Russia-Ukraine: your weekly port update

Cargo ship terminal, Unloading crane of cargo ship terminal, Industrial port with containers and container ship.

PTI is rounding up the major headlines from the last week and delving into how Russia’s military action in Ukraine is affecting the ports sector.

On 24 February, Russia invaded its neighbouring country of Ukraine, escalating a conflict that first started in 2014.

Shortly after armed forces entered the country, Ukraine’s military halted operations at its nation’s ports.

HHLA, which operates Container Terminal Odessa (CTO) in the Odessa Sea Port, wrote: “Except for the security staff, all employees are now at home. Their safety is our highest priority.”

An Estonian cargo ship recently got caught in the middle of the warfare as it sank off the Odessa Port on 3 March after an explosion.

It is believed that the 2,100 dwt Panama-flagged cargo ship struck a mine. The whereabouts of crew remains unknown.

Further west, UK Government Transport Secretary Grant Shapps wrote to all ports asking for suspension of access to any Russian flagged, registered, owned, controlled, chartered, or operated vessels.

Further detailed sanctions against Russian shipping are expected in the coming weeks.

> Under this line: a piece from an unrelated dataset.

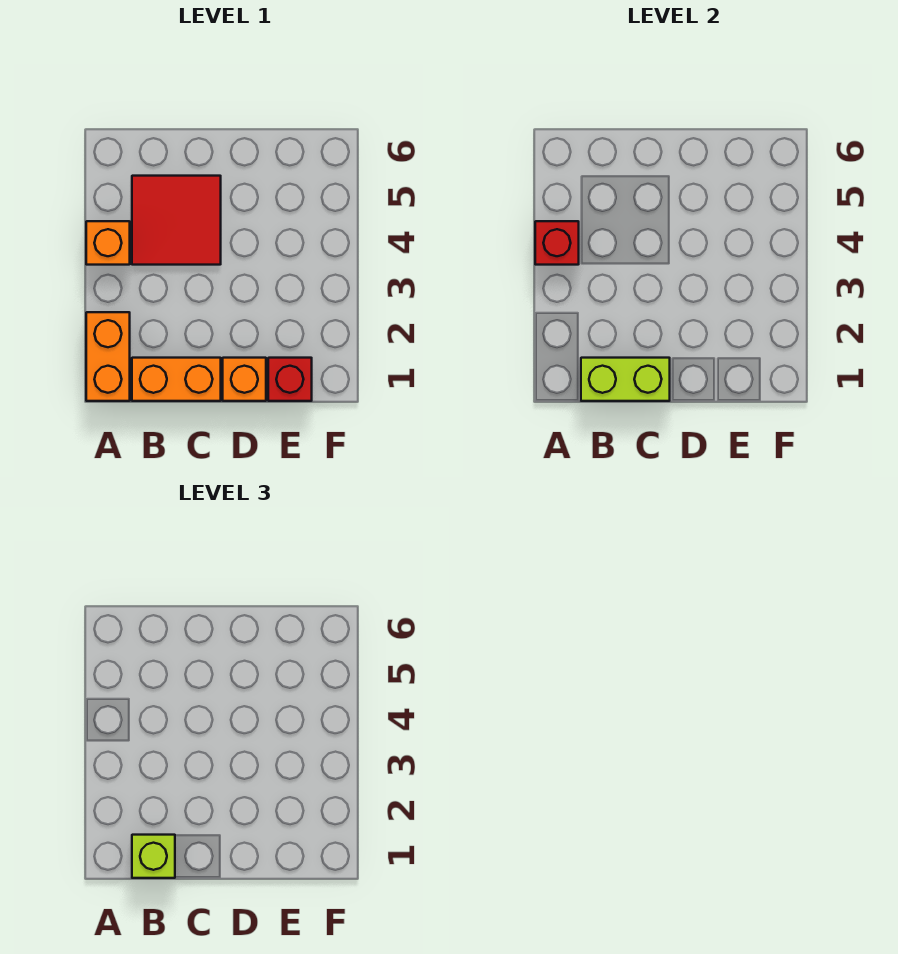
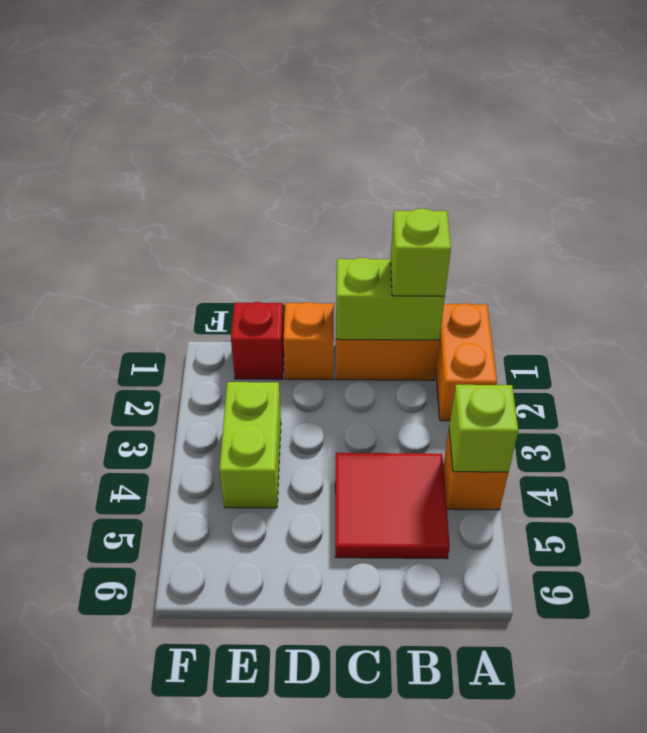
red brick A4 level 2 -> lime brick A4 level 2
none -> lime brick E3:E4 level 1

The Government of Canada also announced it will stop the issuance of new permits for the export and brokering of controlled goods and technology to Russia.

“Canada remains concerned by the Government of Russia’s ongoing aggression, destabilising activities and escalation,” said the Government in a statement.

“Exporters with valid permits for the export or brokering of items to Russia prior to the date of this notice will have their permits immediately cancelled.”

The Ports of Rotterdam and Hamburg have also advised that they will no longer handle containers going to or coming from Russia.

Earlier this week, shipping lines began to drop Russian shipments, as A.P. Moller – Maersk (Maersk), CMA CGM, MSC, Hapag-Lloyd and ONE all have temporarily suspended bookings to and from the nation.

In a customer advisory, Maersk wrote: “As the stability and safety of our operations are already being directly and indirectly impacted by sanctions, new Maersk bookings within ocean, air, and intercontinental rail to and from Russia will be temporarily suspended, with the exception of foodstuffs, medical and humanitarian supplies (bar dual-use items).”

On 3 March, the company updated its customers on the situation, stating that all booking to and from St. Petersburg, Kaliningrad, and Novorossiysk will be now be halted, regardless of cargo type. Far East Russia is currently not impacted.

While COSCO Shipping Lines remains the only line to not cancel any of its business to and from Russia, it did announce it will stop all of its booking connected to Ukraine – omitting Odessa from its AEM3 service.

Looking ahead, experts at Drewry have said that while the impact of the invasion of Ukraine on the world economy and container shipping industry is so far fairly small, that could change quickly.

In a market update, Simon Heaney, Senior Manager of Container Research, said the fallout of the invasion for container shipping “will likely take longer to materialise” and the immediate operational threat is relatively low outside of the locality.

“Retaliatory cyber-attacks that might affect shipping and fast-rising fuel costs are probably the main concerns [on containers] right now,” Heaney continued.